**Exercise goal**
When you return the data, keep every line exactly as it is and leave out the pictures.

─── Entries provided ───

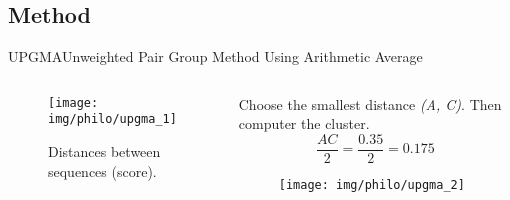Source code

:\documentclass[10pt]{beamer}
\newcommand{\1}{
	\setbeamertemplate{background}{
		\texttt{[image: img/1]}
		\tikz[overlay] \fill[fill opacity=0.75,fill=white] (0,0) rectangle (-\paperwidth,\paperheight);
	}
}
\begin{document}
\subsection{Method}

\begin{frame}{UPGMA}{Unweighted Pair Group Method Using Arithmetic Average}
	\begin{columns}
		\begin{column}{0.48\textwidth}
			\begin{figure}
				\texttt{[image: img/philo/upgma\_1]}
				\caption{Distances between sequences (score).}
			\end{figure}
		\end{column}
		\begin{column}{0.48\textwidth}
			
			Choose the smallest distance \textit{(A, C)}. Then computer the cluster.\\ 
			
			\begin{equation*}
				\frac{AC}{2} = \frac{0.35}{2} = 0.175
			\end{equation*}			
			
			\begin{figure}
				\texttt{[image: img/philo/upgma\_2]}
			\end{figure}
			
		\end{column}
	\end{columns}

\end{frame}
\end{document}
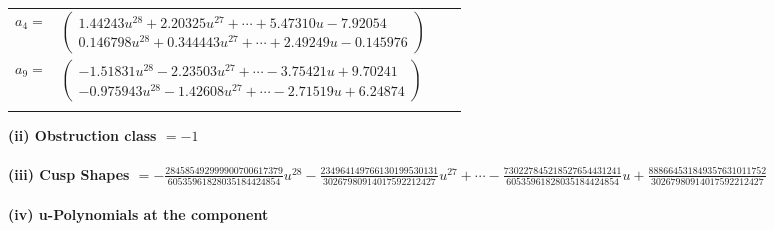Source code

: \documentclass[1p]{elsarticle_modified}
\theoremstyle{definition}
\begin{document}
\begin{tabular}{m{7pt} m{180pt} m{7pt} m{180pt} }
\flushright $a_{4}=$&$\begin{pmatrix}1.44243 u^{28}+2.20325 u^{27}+\cdots+5.47310 u-7.92054\\0.146798 u^{28}+0.344443 u^{27}+\cdots+2.49249 u-0.145976\end{pmatrix}$ \\
\flushright $a_{9}=$&$\begin{pmatrix}-1.51831 u^{28}-2.23503 u^{27}+\cdots-3.75421 u+9.70241\\-0.975943 u^{28}-1.42608 u^{27}+\cdots-2.71519 u+6.24874\end{pmatrix}$\\&\end{tabular}
\flushleft \textbf{(ii) Obstruction class $= -1$}\\~\\
\flushleft \textbf{(iii) Cusp Shapes $= -\frac{284585492999900700617379}{60535961828035184424854} u^{28}-\frac{234964149766130199530131}{30267980914017592212427} u^{27}+\cdots-\frac{730227845218527654431241}{60535961828035184424854} u+\frac{888664531849357631011752}{30267980914017592212427}$}\\~\\
\newpage\renewcommand{\arraystretch}{1}
\flushleft \textbf{(iv) u-Polynomials at the component}\newline \\
\end{document}
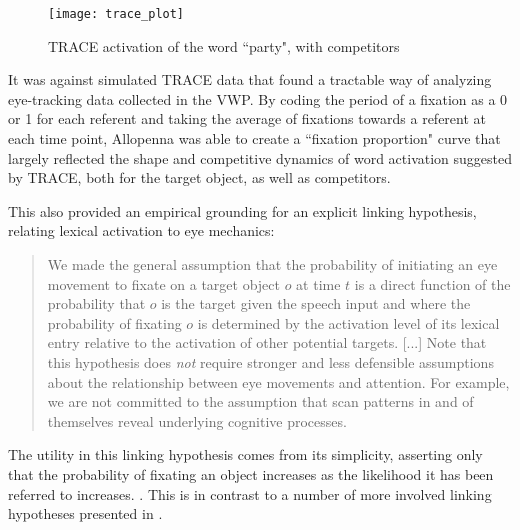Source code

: \begin{figure}[H]
\centering
\texttt{[image: trace\_plot]}
\caption{TRACE activation of the word ``party", with competitors}
\label{fig:trace_plot}
\end{figure}



It was against simulated TRACE data that \citet{allopenna1998tracking} found a tractable way of analyzing eye-tracking data collected in the VWP.  By coding the period of a fixation as a 0 or 1 for each referent and taking the average of fixations towards a referent at each time point, Allopenna was able to create a ``fixation proportion" curve that largely reflected the shape and competitive dynamics of word activation suggested by TRACE, both for the target object, as well as competitors. 

This also provided an empirical grounding for an explicit linking hypothesis, relating lexical activation to eye mechanics:

\begin{quote}
We made the general assumption that the probability of initiating an eye movement to fixate on a target object $o$ at time $t$ is a direct function of the probability that $o$ is the target given the speech input and where the probability of fixating $o$ is determined by the activation level of its lexical entry relative to the activation of other potential targets. [...] Note that this hypothesis does \emph{not} require stronger and less defensible assumptions about the relationship between eye  movements and attention. For example, we are not committed to the assumption that scan patterns in and of themselves reveal underlying cognitive processes.
\end{quote}

The utility in this linking hypothesis comes from its simplicity, asserting only that the probability of fixating an object increases as the likelihood it has been referred to increases. . This is in contrast to a number of more involved linking hypotheses presented in \citep{Magnuson2019}.


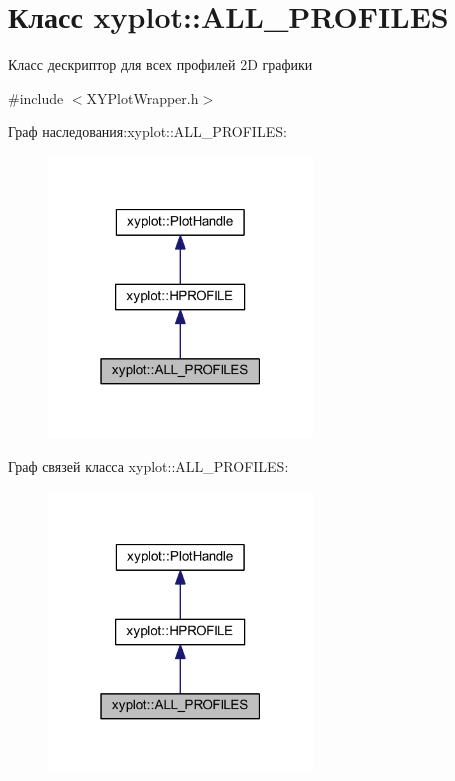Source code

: \hypertarget{classxyplot_1_1_a_l_l___p_r_o_f_i_l_e_s}{\section{Класс xyplot\-:\-:A\-L\-L\-\_\-\-P\-R\-O\-F\-I\-L\-E\-S}
\label{classxyplot_1_1_a_l_l___p_r_o_f_i_l_e_s}
}


Класс дескриптор для всех профилей 2\-D графики  




{\ttfamily \#include $<$X\-Y\-Plot\-Wrapper.\-h$>$}



Граф наследования\-:xyplot\-:\-:A\-L\-L\-\_\-\-P\-R\-O\-F\-I\-L\-E\-S\-:\nopagebreak
\begin{figure}[H]
\begin{center}
\leavevmode
\includegraphics[width=199pt]{classxyplot_1_1_a_l_l___p_r_o_f_i_l_e_s__inherit__graph}
\end{center}
\end{figure}


Граф связей класса xyplot\-:\-:A\-L\-L\-\_\-\-P\-R\-O\-F\-I\-L\-E\-S\-:\nopagebreak
\begin{figure}[H]
\begin{center}
\leavevmode
\includegraphics[width=199pt]{classxyplot_1_1_a_l_l___p_r_o_f_i_l_e_s__coll__graph}
\end{center}
\end{figure}
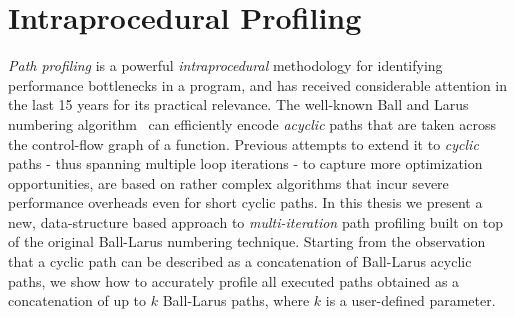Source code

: \section{Intraprocedural Profiling}

{\em Path profiling} is a powerful {\em intraprocedural} methodology for identifying performance bottlenecks in a program, and has received considerable attention in the last 15 years for its practical relevance. The well-known Ball and Larus numbering algorithm~\cite{Ball96} can efficiently encode {\em acyclic} paths that are taken across the control-flow graph of a function. Previous attempts to extend it to {\em cyclic} paths - thus spanning multiple loop iterations - to capture more optimization opportunities, are based on rather complex algorithms that incur severe performance overheads even for short cyclic paths. In this thesis we present a new, data-structure based approach to {\em multi-iteration} path profiling built on top of the original Ball-Larus numbering technique. Starting from the observation that a cyclic path can be described as a concatenation of Ball-Larus acyclic paths, we show how to accurately profile all executed paths obtained as a concatenation of up to $k$ Ball-Larus paths, where $k$ is a user-defined parameter.



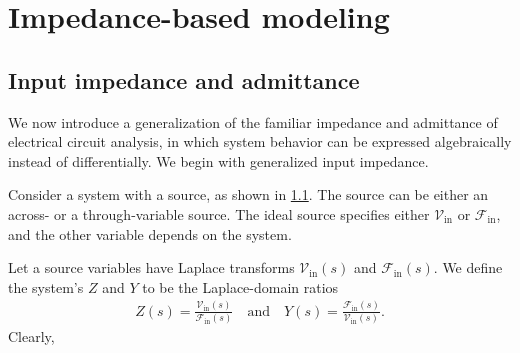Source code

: \documentclass[dynamic_systems.tex]{subfiles}
\begin{document}
\chapter[Impedance-based modeling]{Impedance-based modeling}
\tags{}

\section{Input impedance and admittance}
\tags{}

We now introduce a generalization of the familiar impedance and admittance of electrical circuit analysis, in which system behavior can be expressed algebraically instead of differentially.
We begin with generalized input impedance.
\tags{}

\begin{figure}[b]
\centering
{}
\caption{}
\label{fig:system_impedance}
\end{figure}

Consider a system with a source, as shown in \cref{fig:system_impedance}.
The source can be either an across- or a through-variable source.
The ideal source specifies either $\mathcal{V}_\text{in}$ or $\mathcal{F}_\text{in}$, and the other variable depends on the system.
\tags{}

Let a source variables have Laplace transforms $\mathcal{V}_\text{in}(s)$ and $\mathcal{F}_\text{in}(s)$.
We define the system's  $Z$ and  $Y$ to be the Laplace-domain ratios
\begin{align}
	Z(s) = \frac{\mathcal{V}_\text{in}(s)}{\mathcal{F}_\text{in}(s)}
	\quad
	\text{and}
	\quad
	Y(s) = \frac{\mathcal{F}_\text{in}(s)}{\mathcal{V}_\text{in}(s)}.
\end{align}
Clearly,
\end{document}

───

**Output**
Source code

:\documentclass[10pt]{beamer}
\newcommand{\1}{
	\setbeamertemplate{background}{
		\texttt{[image: img/1]}
		\tikz[overlay] \fill[fill opacity=0.75,fill=white] (0,0) rectangle (-\paperwidth,\paperheight);
	}
}
\begin{document}
\subsection{Method}

\begin{frame}{UPGMA}{Unweighted Pair Group Method Using Arithmetic Average}
	\begin{columns}
		\begin{column}{0.48\textwidth}
			\begin{figure}
				\texttt{[image: img/philo/upgma\_1]}
				\caption{Distances between sequences (score).}
			\end{figure}
		\end{column}
		\begin{column}{0.48\textwidth}
			
			Choose the smallest distance \textit{(A, C)}. Then computer the cluster.\\ 
			
			\begin{equation*}
				\frac{AC}{2} = \frac{0.35}{2} = 0.175
			\end{equation*}			
			
			\begin{figure}
				\texttt{[image: img/philo/upgma\_2]}
			\end{figure}
			
		\end{column}
	\end{columns}

\end{frame}
\end{document}
Source code

: \documentclass[1p]{elsarticle_modified}
\theoremstyle{definition}
\begin{document}
\begin{tabular}{m{7pt} m{180pt} m{7pt} m{180pt} }
\flushright $a_{4}=$&$\begin{pmatrix}1.44243 u^{28}+2.20325 u^{27}+\cdots+5.47310 u-7.92054\\0.146798 u^{28}+0.344443 u^{27}+\cdots+2.49249 u-0.145976\end{pmatrix}$ \\
\flushright $a_{9}=$&$\begin{pmatrix}-1.51831 u^{28}-2.23503 u^{27}+\cdots-3.75421 u+9.70241\\-0.975943 u^{28}-1.42608 u^{27}+\cdots-2.71519 u+6.24874\end{pmatrix}$\\&\end{tabular}
\flushleft \textbf{(ii) Obstruction class $= -1$}\\~\\
\flushleft \textbf{(iii) Cusp Shapes $= -\frac{284585492999900700617379}{60535961828035184424854} u^{28}-\frac{234964149766130199530131}{30267980914017592212427} u^{27}+\cdots-\frac{730227845218527654431241}{60535961828035184424854} u+\frac{888664531849357631011752}{30267980914017592212427}$}\\~\\
\newpage\renewcommand{\arraystretch}{1}
\flushleft \textbf{(iv) u-Polynomials at the component}\newline \\
\end{document}
Source code

: \begin{figure}[H]
\centering
\texttt{[image: trace\_plot]}
\caption{TRACE activation of the word ``party", with competitors}
\label{fig:trace_plot}
\end{figure}



It was against simulated TRACE data that \citet{allopenna1998tracking} found a tractable way of analyzing eye-tracking data collected in the VWP.  By coding the period of a fixation as a 0 or 1 for each referent and taking the average of fixations towards a referent at each time point, Allopenna was able to create a ``fixation proportion" curve that largely reflected the shape and competitive dynamics of word activation suggested by TRACE, both for the target object, as well as competitors. 

This also provided an empirical grounding for an explicit linking hypothesis, relating lexical activation to eye mechanics:

\begin{quote}
We made the general assumption that the probability of initiating an eye movement to fixate on a target object $o$ at time $t$ is a direct function of the probability that $o$ is the target given the speech input and where the probability of fixating $o$ is determined by the activation level of its lexical entry relative to the activation of other potential targets. [...] Note that this hypothesis does \emph{not} require stronger and less defensible assumptions about the relationship between eye  movements and attention. For example, we are not committed to the assumption that scan patterns in and of themselves reveal underlying cognitive processes.
\end{quote}

The utility in this linking hypothesis comes from its simplicity, asserting only that the probability of fixating an object increases as the likelihood it has been referred to increases. . This is in contrast to a number of more involved linking hypotheses presented in \citep{Magnuson2019}.


Source code

: \hypertarget{classxyplot_1_1_a_l_l___p_r_o_f_i_l_e_s}{\section{Класс xyplot\-:\-:A\-L\-L\-\_\-\-P\-R\-O\-F\-I\-L\-E\-S}
\label{classxyplot_1_1_a_l_l___p_r_o_f_i_l_e_s}
}


Класс дескриптор для всех профилей 2\-D графики  




{\ttfamily \#include $<$X\-Y\-Plot\-Wrapper.\-h$>$}



Граф наследования\-:xyplot\-:\-:A\-L\-L\-\_\-\-P\-R\-O\-F\-I\-L\-E\-S\-:\nopagebreak
\begin{figure}[H]
\begin{center}
\leavevmode
\includegraphics[width=199pt]{classxyplot_1_1_a_l_l___p_r_o_f_i_l_e_s__inherit__graph}
\end{center}
\end{figure}


Граф связей класса xyplot\-:\-:A\-L\-L\-\_\-\-P\-R\-O\-F\-I\-L\-E\-S\-:\nopagebreak
\begin{figure}[H]
\begin{center}
\leavevmode
\includegraphics[width=199pt]{classxyplot_1_1_a_l_l___p_r_o_f_i_l_e_s__coll__graph}
\end{center}
\end{figure}
Source code

: \section{Intraprocedural Profiling}

{\em Path profiling} is a powerful {\em intraprocedural} methodology for identifying performance bottlenecks in a program, and has received considerable attention in the last 15 years for its practical relevance. The well-known Ball and Larus numbering algorithm~\cite{Ball96} can efficiently encode {\em acyclic} paths that are taken across the control-flow graph of a function. Previous attempts to extend it to {\em cyclic} paths - thus spanning multiple loop iterations - to capture more optimization opportunities, are based on rather complex algorithms that incur severe performance overheads even for short cyclic paths. In this thesis we present a new, data-structure based approach to {\em multi-iteration} path profiling built on top of the original Ball-Larus numbering technique. Starting from the observation that a cyclic path can be described as a concatenation of Ball-Larus acyclic paths, we show how to accurately profile all executed paths obtained as a concatenation of up to $k$ Ball-Larus paths, where $k$ is a user-defined parameter.



Source code

: \documentclass[dynamic_systems.tex]{subfiles}
\begin{document}
\chapter[Impedance-based modeling]{Impedance-based modeling}
\tags{}

\section{Input impedance and admittance}
\tags{}

We now introduce a generalization of the familiar impedance and admittance of electrical circuit analysis, in which system behavior can be expressed algebraically instead of differentially.
We begin with generalized input impedance.
\tags{}

\begin{figure}[b]
\centering
{}
\caption{}
\label{fig:system_impedance}
\end{figure}

Consider a system with a source, as shown in \cref{fig:system_impedance}.
The source can be either an across- or a through-variable source.
The ideal source specifies either $\mathcal{V}_\text{in}$ or $\mathcal{F}_\text{in}$, and the other variable depends on the system.
\tags{}

Let a source variables have Laplace transforms $\mathcal{V}_\text{in}(s)$ and $\mathcal{F}_\text{in}(s)$.
We define the system's  $Z$ and  $Y$ to be the Laplace-domain ratios
\begin{align}
	Z(s) = \frac{\mathcal{V}_\text{in}(s)}{\mathcal{F}_\text{in}(s)}
	\quad
	\text{and}
	\quad
	Y(s) = \frac{\mathcal{F}_\text{in}(s)}{\mathcal{V}_\text{in}(s)}.
\end{align}
Clearly,
\end{document}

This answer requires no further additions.